═════ Input material
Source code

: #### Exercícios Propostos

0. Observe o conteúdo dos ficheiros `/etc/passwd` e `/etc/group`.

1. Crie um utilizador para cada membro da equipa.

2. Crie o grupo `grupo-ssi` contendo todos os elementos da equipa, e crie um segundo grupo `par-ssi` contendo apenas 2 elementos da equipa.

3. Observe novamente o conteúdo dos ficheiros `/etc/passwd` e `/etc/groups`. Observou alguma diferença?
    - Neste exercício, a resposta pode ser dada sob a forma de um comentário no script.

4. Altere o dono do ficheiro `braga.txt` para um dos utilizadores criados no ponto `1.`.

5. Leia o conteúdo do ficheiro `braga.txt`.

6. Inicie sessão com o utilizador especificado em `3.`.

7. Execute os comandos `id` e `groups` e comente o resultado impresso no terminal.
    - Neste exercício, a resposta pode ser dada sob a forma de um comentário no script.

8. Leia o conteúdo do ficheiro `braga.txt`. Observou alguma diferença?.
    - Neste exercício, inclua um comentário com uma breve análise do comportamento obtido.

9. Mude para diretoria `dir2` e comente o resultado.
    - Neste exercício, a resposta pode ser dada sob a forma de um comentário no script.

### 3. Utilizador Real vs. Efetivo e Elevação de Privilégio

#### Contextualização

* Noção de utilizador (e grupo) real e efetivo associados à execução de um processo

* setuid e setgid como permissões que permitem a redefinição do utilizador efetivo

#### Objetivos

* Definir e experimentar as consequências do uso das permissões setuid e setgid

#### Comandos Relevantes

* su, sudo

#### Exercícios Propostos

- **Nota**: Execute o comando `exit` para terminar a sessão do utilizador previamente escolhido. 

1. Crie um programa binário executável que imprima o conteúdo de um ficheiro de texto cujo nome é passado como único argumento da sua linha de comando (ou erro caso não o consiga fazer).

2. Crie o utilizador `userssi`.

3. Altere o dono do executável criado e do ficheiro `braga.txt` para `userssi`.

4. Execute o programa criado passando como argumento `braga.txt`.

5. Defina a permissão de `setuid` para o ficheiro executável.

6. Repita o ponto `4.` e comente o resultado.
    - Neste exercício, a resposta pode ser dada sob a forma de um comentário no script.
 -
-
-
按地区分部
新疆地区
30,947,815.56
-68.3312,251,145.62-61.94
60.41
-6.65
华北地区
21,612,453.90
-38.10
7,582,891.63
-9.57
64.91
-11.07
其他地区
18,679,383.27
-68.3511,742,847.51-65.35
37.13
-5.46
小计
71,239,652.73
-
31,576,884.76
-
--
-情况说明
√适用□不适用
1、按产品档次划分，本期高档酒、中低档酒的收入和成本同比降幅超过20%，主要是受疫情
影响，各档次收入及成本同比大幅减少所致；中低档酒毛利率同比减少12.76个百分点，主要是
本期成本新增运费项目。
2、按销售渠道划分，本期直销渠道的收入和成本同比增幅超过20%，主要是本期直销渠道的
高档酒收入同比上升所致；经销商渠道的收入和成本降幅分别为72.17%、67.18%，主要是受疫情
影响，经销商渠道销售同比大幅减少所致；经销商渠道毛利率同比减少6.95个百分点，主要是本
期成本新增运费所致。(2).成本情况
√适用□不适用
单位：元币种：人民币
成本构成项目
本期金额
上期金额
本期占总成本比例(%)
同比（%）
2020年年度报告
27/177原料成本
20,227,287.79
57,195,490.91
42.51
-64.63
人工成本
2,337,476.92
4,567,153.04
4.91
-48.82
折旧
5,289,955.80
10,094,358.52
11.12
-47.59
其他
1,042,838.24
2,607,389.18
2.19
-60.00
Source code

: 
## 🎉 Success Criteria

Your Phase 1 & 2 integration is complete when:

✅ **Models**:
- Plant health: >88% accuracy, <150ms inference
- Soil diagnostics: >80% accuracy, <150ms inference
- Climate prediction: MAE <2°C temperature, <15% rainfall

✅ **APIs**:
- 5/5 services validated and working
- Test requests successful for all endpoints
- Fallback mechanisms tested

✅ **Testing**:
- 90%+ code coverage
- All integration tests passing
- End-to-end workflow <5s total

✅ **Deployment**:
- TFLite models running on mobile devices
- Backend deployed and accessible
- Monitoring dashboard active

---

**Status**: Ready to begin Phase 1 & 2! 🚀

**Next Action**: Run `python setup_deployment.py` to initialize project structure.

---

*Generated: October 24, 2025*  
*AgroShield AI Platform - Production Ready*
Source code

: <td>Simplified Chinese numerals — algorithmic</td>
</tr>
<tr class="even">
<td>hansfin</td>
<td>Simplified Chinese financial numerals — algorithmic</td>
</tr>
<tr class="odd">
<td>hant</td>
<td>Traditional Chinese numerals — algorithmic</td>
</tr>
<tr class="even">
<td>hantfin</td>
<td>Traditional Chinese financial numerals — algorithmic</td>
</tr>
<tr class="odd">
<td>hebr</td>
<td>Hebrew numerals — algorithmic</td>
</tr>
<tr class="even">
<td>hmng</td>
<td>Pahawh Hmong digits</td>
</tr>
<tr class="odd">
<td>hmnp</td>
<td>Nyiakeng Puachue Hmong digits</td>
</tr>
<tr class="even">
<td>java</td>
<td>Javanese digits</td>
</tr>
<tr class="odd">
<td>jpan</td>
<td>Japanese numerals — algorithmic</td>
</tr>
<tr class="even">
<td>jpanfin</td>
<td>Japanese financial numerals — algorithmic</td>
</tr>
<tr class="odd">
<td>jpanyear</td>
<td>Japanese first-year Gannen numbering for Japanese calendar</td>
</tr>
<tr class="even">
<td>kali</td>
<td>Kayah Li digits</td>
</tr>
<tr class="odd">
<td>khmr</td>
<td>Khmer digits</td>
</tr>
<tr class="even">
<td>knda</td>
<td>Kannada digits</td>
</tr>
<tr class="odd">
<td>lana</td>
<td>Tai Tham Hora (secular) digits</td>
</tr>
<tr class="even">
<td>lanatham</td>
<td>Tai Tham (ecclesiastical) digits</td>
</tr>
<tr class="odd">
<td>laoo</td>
══════════
### Goal of the exercise
Reproduce every row above word for word, keeping each character, space and line break unchanged.

### Final answer
Source code

: #### Exercícios Propostos

0. Observe o conteúdo dos ficheiros `/etc/passwd` e `/etc/group`.

1. Crie um utilizador para cada membro da equipa.

2. Crie o grupo `grupo-ssi` contendo todos os elementos da equipa, e crie um segundo grupo `par-ssi` contendo apenas 2 elementos da equipa.

3. Observe novamente o conteúdo dos ficheiros `/etc/passwd` e `/etc/groups`. Observou alguma diferença?
    - Neste exercício, a resposta pode ser dada sob a forma de um comentário no script.

4. Altere o dono do ficheiro `braga.txt` para um dos utilizadores criados no ponto `1.`.

5. Leia o conteúdo do ficheiro `braga.txt`.

6. Inicie sessão com o utilizador especificado em `3.`.

7. Execute os comandos `id` e `groups` e comente o resultado impresso no terminal.
    - Neste exercício, a resposta pode ser dada sob a forma de um comentário no script.

8. Leia o conteúdo do ficheiro `braga.txt`. Observou alguma diferença?.
    - Neste exercício, inclua um comentário com uma breve análise do comportamento obtido.

9. Mude para diretoria `dir2` e comente o resultado.
    - Neste exercício, a resposta pode ser dada sob a forma de um comentário no script.

### 3. Utilizador Real vs. Efetivo e Elevação de Privilégio

#### Contextualização

* Noção de utilizador (e grupo) real e efetivo associados à execução de um processo

* setuid e setgid como permissões que permitem a redefinição do utilizador efetivo

#### Objetivos

* Definir e experimentar as consequências do uso das permissões setuid e setgid

#### Comandos Relevantes

* su, sudo

#### Exercícios Propostos

- **Nota**: Execute o comando `exit` para terminar a sessão do utilizador previamente escolhido. 

1. Crie um programa binário executável que imprima o conteúdo de um ficheiro de texto cujo nome é passado como único argumento da sua linha de comando (ou erro caso não o consiga fazer).

2. Crie o utilizador `userssi`.

3. Altere o dono do executável criado e do ficheiro `braga.txt` para `userssi`.

4. Execute o programa criado passando como argumento `braga.txt`.

5. Defina a permissão de `setuid` para o ficheiro executável.

6. Repita o ponto `4.` e comente o resultado.
    - Neste exercício, a resposta pode ser dada sob a forma de um comentário no script.
 -
-
-
按地区分部
新疆地区
30,947,815.56
-68.3312,251,145.62-61.94
60.41
-6.65
华北地区
21,612,453.90
-38.10
7,582,891.63
-9.57
64.91
-11.07
其他地区
18,679,383.27
-68.3511,742,847.51-65.35
37.13
-5.46
小计
71,239,652.73
-
31,576,884.76
-
--
-情况说明
√适用□不适用
1、按产品档次划分，本期高档酒、中低档酒的收入和成本同比降幅超过20%，主要是受疫情
影响，各档次收入及成本同比大幅减少所致；中低档酒毛利率同比减少12.76个百分点，主要是
本期成本新增运费项目。
2、按销售渠道划分，本期直销渠道的收入和成本同比增幅超过20%，主要是本期直销渠道的
高档酒收入同比上升所致；经销商渠道的收入和成本降幅分别为72.17%、67.18%，主要是受疫情
影响，经销商渠道销售同比大幅减少所致；经销商渠道毛利率同比减少6.95个百分点，主要是本
期成本新增运费所致。(2).成本情况
√适用□不适用
单位：元币种：人民币
成本构成项目
本期金额
上期金额
本期占总成本比例(%)
同比（%）
2020年年度报告
27/177原料成本
20,227,287.79
57,195,490.91
42.51
-64.63
人工成本
2,337,476.92
4,567,153.04
4.91
-48.82
折旧
5,289,955.80
10,094,358.52
11.12
-47.59
其他
1,042,838.24
2,607,389.18
2.19
-60.00
Source code

: 
## 🎉 Success Criteria

Your Phase 1 & 2 integration is complete when:

✅ **Models**:
- Plant health: >88% accuracy, <150ms inference
- Soil diagnostics: >80% accuracy, <150ms inference
- Climate prediction: MAE <2°C temperature, <15% rainfall

✅ **APIs**:
- 5/5 services validated and working
- Test requests successful for all endpoints
- Fallback mechanisms tested

✅ **Testing**:
- 90%+ code coverage
- All integration tests passing
- End-to-end workflow <5s total

✅ **Deployment**:
- TFLite models running on mobile devices
- Backend deployed and accessible
- Monitoring dashboard active

---

**Status**: Ready to begin Phase 1 & 2! 🚀

**Next Action**: Run `python setup_deployment.py` to initialize project structure.

---

*Generated: October 24, 2025*  
*AgroShield AI Platform - Production Ready*
Source code

: <td>Simplified Chinese numerals — algorithmic</td>
</tr>
<tr class="even">
<td>hansfin</td>
<td>Simplified Chinese financial numerals — algorithmic</td>
</tr>
<tr class="odd">
<td>hant</td>
<td>Traditional Chinese numerals — algorithmic</td>
</tr>
<tr class="even">
<td>hantfin</td>
<td>Traditional Chinese financial numerals — algorithmic</td>
</tr>
<tr class="odd">
<td>hebr</td>
<td>Hebrew numerals — algorithmic</td>
</tr>
<tr class="even">
<td>hmng</td>
<td>Pahawh Hmong digits</td>
</tr>
<tr class="odd">
<td>hmnp</td>
<td>Nyiakeng Puachue Hmong digits</td>
</tr>
<tr class="even">
<td>java</td>
<td>Javanese digits</td>
</tr>
<tr class="odd">
<td>jpan</td>
<td>Japanese numerals — algorithmic</td>
</tr>
<tr class="even">
<td>jpanfin</td>
<td>Japanese financial numerals — algorithmic</td>
</tr>
<tr class="odd">
<td>jpanyear</td>
<td>Japanese first-year Gannen numbering for Japanese calendar</td>
</tr>
<tr class="even">
<td>kali</td>
<td>Kayah Li digits</td>
</tr>
<tr class="odd">
<td>khmr</td>
<td>Khmer digits</td>
</tr>
<tr class="even">
<td>knda</td>
<td>Kannada digits</td>
</tr>
<tr class="odd">
<td>lana</td>
<td>Tai Tham Hora (secular) digits</td>
</tr>
<tr class="even">
<td>lanatham</td>
<td>Tai Tham (ecclesiastical) digits</td>
</tr>
<tr class="odd">
<td>laoo</td>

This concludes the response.